## Task objective
Copy out the lines of the entries from the line with "common name: Sun anemone" up to and including the line with "genus: Orsotriaena", and replace every "phylum" with "division", changing nothing else and giving only those lines.

## Input

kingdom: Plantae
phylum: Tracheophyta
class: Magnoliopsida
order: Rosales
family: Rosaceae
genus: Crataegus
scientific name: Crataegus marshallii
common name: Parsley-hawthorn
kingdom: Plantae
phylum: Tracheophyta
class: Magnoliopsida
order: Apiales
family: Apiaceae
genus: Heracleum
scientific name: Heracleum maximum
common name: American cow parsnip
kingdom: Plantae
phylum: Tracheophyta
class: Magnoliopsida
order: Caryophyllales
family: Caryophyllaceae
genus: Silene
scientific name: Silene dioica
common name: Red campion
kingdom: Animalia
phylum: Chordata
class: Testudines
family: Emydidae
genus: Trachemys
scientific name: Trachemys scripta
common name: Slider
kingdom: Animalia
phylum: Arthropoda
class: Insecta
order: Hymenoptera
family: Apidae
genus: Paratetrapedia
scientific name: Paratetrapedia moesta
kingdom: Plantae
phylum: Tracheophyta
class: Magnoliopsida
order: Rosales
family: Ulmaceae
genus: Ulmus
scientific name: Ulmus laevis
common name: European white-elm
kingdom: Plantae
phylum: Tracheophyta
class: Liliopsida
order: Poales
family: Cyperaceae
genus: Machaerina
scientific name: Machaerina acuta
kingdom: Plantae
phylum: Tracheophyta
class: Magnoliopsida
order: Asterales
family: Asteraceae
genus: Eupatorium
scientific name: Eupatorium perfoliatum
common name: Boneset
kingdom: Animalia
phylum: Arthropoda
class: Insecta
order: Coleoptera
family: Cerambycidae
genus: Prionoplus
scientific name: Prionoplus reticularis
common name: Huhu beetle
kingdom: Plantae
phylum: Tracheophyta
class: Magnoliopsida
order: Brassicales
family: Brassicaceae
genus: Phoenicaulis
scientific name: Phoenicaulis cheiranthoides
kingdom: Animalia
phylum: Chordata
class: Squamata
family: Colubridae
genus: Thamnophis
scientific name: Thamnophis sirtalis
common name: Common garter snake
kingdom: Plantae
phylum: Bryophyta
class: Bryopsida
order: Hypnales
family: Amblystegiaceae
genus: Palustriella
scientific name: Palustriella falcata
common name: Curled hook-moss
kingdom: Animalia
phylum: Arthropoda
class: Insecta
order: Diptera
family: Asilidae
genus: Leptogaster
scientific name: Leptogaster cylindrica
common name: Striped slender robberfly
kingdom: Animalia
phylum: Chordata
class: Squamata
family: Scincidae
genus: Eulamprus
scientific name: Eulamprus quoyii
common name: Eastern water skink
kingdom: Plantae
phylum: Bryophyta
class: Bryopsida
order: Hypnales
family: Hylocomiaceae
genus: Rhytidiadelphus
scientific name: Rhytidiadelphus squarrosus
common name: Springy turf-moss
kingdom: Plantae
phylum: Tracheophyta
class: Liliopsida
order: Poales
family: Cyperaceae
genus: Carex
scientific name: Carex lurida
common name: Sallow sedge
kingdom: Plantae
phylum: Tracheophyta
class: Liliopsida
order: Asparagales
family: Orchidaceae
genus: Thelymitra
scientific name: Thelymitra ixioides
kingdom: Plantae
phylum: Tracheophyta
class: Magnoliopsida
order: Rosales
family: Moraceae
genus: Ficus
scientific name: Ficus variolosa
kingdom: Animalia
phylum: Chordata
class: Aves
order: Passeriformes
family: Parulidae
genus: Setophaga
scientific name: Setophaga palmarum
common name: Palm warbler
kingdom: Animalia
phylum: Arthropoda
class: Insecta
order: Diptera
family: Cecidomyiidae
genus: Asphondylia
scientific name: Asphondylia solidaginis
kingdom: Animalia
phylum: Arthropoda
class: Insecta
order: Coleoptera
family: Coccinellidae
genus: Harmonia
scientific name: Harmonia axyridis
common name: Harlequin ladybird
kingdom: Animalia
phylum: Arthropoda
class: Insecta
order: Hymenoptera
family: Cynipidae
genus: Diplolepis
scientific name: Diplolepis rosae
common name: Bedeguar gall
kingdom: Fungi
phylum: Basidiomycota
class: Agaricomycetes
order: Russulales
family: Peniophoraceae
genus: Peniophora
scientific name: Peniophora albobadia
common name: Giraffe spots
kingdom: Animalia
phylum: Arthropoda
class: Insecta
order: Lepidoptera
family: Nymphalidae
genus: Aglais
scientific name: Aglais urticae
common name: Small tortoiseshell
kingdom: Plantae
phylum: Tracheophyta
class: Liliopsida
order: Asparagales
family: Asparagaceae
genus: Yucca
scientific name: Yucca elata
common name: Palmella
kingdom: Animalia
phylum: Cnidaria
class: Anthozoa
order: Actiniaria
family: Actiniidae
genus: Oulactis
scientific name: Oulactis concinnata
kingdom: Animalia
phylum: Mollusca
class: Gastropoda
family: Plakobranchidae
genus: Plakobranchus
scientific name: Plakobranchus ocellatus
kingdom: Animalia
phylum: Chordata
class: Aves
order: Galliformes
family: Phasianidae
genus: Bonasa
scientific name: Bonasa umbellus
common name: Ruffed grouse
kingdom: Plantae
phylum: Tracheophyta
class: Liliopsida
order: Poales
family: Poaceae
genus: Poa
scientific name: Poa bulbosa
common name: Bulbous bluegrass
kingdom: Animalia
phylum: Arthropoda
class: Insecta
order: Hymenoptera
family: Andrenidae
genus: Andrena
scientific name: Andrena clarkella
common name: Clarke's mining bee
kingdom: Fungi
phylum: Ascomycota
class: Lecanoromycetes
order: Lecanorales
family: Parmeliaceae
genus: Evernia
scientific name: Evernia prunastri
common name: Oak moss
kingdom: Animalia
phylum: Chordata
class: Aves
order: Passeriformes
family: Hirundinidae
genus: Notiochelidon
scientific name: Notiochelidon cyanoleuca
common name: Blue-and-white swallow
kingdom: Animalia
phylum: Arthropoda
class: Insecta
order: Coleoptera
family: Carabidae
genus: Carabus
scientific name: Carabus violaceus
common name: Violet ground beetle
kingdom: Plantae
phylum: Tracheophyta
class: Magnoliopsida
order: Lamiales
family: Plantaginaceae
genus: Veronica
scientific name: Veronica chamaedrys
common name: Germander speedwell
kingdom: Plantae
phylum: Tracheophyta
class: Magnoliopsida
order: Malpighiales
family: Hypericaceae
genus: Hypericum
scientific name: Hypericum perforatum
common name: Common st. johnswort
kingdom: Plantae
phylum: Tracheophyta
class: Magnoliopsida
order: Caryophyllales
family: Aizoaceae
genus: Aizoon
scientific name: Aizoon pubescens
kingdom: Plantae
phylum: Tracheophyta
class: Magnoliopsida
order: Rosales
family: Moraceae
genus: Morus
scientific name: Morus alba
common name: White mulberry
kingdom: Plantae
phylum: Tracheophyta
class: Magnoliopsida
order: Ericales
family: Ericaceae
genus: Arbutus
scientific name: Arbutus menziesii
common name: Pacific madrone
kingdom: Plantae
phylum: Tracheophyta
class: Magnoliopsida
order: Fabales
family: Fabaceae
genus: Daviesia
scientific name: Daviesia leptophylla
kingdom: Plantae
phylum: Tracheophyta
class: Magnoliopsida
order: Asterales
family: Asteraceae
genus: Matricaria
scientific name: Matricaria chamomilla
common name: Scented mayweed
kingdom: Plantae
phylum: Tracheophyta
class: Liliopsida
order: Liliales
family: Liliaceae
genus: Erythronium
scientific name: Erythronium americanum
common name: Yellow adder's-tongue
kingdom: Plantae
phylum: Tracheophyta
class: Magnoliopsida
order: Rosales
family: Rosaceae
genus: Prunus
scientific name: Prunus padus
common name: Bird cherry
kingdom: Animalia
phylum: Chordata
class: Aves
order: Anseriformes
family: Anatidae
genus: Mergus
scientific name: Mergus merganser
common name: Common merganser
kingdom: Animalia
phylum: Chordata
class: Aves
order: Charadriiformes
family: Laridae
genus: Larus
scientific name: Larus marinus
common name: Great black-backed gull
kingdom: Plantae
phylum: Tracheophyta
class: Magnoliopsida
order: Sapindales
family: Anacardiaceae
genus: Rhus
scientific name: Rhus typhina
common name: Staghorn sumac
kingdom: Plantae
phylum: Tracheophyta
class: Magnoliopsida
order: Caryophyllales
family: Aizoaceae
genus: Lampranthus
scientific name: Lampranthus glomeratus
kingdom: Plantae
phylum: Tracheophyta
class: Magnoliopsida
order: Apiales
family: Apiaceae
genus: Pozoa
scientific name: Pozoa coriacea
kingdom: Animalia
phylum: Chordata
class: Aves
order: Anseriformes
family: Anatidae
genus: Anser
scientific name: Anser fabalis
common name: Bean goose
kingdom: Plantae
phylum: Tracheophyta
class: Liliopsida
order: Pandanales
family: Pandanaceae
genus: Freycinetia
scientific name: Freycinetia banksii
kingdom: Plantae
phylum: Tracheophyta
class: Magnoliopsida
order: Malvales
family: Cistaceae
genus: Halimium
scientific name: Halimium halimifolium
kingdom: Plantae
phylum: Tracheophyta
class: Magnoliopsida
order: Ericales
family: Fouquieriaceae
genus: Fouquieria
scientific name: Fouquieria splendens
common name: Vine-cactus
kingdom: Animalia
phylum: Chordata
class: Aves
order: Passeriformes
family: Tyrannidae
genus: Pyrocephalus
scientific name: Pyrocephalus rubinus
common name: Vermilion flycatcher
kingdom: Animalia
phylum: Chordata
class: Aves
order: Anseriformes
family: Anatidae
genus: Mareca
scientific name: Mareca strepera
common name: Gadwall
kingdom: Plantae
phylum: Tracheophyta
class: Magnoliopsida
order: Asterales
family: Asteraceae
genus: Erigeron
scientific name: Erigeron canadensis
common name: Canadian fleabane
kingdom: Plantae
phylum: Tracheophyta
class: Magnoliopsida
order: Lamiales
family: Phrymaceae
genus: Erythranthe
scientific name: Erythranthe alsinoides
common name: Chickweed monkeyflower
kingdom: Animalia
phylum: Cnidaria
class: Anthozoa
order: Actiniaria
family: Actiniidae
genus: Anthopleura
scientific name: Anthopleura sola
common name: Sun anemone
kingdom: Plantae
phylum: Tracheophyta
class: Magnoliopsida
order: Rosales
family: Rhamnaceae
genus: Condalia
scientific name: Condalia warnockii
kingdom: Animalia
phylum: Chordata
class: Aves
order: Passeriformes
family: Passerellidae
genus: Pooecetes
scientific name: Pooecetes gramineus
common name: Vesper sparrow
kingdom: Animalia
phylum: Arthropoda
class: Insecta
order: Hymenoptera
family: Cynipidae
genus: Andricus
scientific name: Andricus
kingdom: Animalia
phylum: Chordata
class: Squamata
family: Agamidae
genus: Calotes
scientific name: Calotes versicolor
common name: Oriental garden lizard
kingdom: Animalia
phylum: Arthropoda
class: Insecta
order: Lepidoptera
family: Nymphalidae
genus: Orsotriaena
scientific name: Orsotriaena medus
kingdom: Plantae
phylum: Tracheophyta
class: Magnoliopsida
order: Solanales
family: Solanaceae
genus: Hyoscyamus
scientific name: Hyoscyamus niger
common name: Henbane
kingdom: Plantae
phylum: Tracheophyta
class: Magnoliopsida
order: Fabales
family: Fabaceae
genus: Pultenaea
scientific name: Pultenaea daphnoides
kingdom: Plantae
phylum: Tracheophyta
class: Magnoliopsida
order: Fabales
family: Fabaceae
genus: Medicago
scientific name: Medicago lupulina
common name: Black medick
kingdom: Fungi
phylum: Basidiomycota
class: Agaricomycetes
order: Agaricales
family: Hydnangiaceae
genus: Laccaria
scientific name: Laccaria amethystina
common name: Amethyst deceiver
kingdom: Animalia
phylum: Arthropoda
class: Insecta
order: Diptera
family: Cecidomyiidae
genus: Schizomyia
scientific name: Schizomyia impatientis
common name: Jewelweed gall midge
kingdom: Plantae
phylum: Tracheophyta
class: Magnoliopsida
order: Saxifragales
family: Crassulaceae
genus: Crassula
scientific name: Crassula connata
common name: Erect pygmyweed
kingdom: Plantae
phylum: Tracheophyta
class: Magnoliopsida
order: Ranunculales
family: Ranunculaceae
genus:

## Finished exercise
common name: Sun anemone
kingdom: Plantae
division: Tracheophyta
class: Magnoliopsida
order: Rosales
family: Rhamnaceae
genus: Condalia
scientific name: Condalia warnockii
kingdom: Animalia
division: Chordata
class: Aves
order: Passeriformes
family: Passerellidae
genus: Pooecetes
scientific name: Pooecetes gramineus
common name: Vesper sparrow
kingdom: Animalia
division: Arthropoda
class: Insecta
order: Hymenoptera
family: Cynipidae
genus: Andricus
scientific name: Andricus
kingdom: Animalia
division: Chordata
class: Squamata
family: Agamidae
genus: Calotes
scientific name: Calotes versicolor
common name: Oriental garden lizard
kingdom: Animalia
division: Arthropoda
class: Insecta
order: Lepidoptera
family: Nymphalidae
genus: Orsotriaena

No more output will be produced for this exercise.